START Records for processing

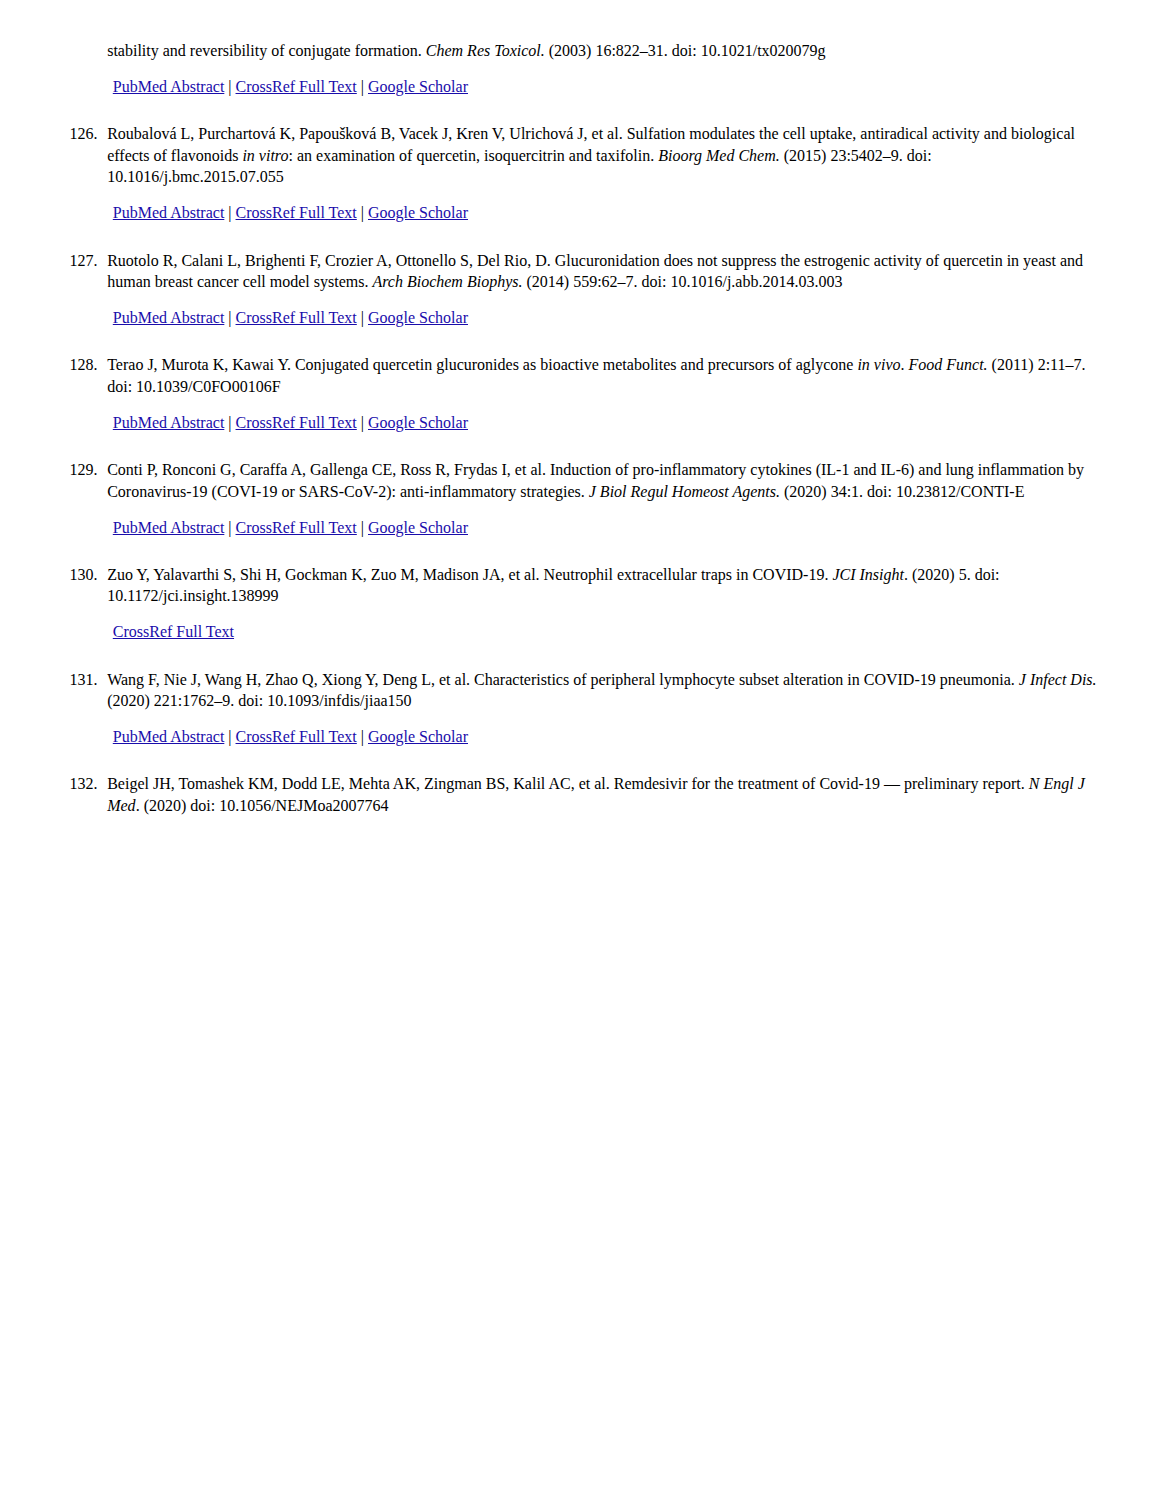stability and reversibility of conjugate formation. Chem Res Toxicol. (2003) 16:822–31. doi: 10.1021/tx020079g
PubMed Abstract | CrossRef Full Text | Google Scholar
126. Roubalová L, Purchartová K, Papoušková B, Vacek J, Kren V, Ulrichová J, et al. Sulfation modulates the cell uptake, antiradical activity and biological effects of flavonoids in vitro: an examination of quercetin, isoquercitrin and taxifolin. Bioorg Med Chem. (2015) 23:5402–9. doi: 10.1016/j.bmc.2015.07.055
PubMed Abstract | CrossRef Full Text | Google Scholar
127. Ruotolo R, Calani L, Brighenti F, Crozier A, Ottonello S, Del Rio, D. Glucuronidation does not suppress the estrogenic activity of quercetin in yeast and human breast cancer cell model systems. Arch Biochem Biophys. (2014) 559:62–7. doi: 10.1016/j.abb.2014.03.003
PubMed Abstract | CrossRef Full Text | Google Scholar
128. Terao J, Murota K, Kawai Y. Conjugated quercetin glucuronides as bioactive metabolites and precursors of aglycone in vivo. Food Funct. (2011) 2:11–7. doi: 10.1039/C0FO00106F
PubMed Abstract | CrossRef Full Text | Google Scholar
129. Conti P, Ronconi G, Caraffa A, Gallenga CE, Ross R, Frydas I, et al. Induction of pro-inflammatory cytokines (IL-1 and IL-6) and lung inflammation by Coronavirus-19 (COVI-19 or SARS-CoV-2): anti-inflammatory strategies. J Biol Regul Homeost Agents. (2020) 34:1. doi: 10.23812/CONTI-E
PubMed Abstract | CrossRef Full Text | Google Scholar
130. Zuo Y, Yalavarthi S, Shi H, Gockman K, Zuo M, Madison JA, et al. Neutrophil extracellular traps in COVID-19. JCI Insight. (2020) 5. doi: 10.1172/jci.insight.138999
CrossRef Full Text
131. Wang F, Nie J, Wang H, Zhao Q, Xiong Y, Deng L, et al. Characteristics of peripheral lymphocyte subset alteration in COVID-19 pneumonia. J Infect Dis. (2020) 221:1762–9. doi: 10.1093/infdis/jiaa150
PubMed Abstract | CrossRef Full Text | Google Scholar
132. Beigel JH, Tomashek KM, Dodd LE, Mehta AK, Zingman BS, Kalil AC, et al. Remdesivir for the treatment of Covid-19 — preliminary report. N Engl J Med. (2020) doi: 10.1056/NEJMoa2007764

END Records for processing
START Records for processing

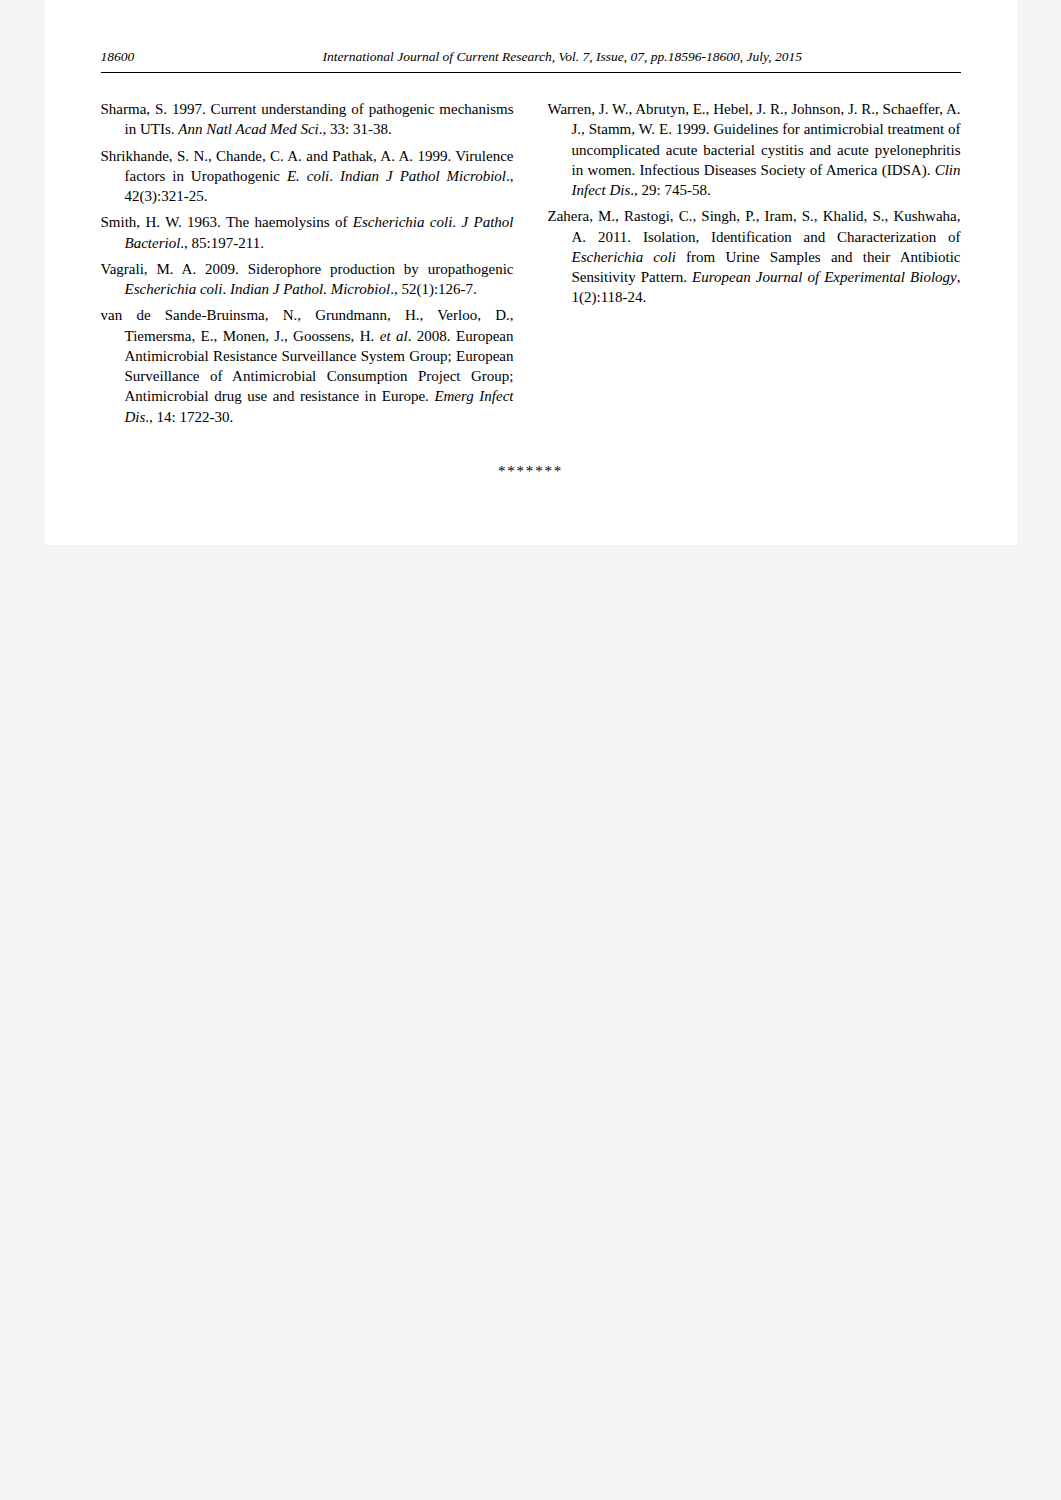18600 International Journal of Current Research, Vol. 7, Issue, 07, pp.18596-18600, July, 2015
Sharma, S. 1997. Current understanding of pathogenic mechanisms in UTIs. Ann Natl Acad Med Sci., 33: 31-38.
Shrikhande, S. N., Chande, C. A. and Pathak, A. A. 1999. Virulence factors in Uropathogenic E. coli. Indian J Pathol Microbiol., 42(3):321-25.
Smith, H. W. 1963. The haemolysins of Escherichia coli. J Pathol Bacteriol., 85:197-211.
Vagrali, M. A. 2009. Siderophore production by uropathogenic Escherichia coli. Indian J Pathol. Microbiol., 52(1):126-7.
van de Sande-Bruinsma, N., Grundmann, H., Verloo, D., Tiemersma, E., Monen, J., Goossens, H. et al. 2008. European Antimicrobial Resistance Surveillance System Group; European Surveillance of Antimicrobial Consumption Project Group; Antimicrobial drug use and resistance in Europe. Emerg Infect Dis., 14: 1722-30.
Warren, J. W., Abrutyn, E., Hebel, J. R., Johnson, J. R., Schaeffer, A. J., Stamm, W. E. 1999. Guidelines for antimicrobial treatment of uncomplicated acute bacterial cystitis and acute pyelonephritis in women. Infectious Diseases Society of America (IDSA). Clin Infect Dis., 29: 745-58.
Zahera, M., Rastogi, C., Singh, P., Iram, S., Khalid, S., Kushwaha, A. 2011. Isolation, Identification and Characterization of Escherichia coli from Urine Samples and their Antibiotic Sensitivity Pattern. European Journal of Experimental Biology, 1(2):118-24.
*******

END Records for processing

Goal of the exercise -
From the material above, copy every line that has the word "activity" in it.

Solution -
126. Roubalová L, Purchartová K, Papoušková B, Vacek J, Kren V, Ulrichová J, et al. Sulfation modulates the cell uptake, antiradical activity and biological effects of flavonoids in vitro: an examination of quercetin, isoquercitrin and taxifolin. Bioorg Med Chem. (2015) 23:5402–9. doi: 10.1016/j.bmc.2015.07.055
127. Ruotolo R, Calani L, Brighenti F, Crozier A, Ottonello S, Del Rio, D. Glucuronidation does not suppress the estrogenic activity of quercetin in yeast and human breast cancer cell model systems. Arch Biochem Biophys. (2014) 559:62–7. doi: 10.1016/j.abb.2014.03.003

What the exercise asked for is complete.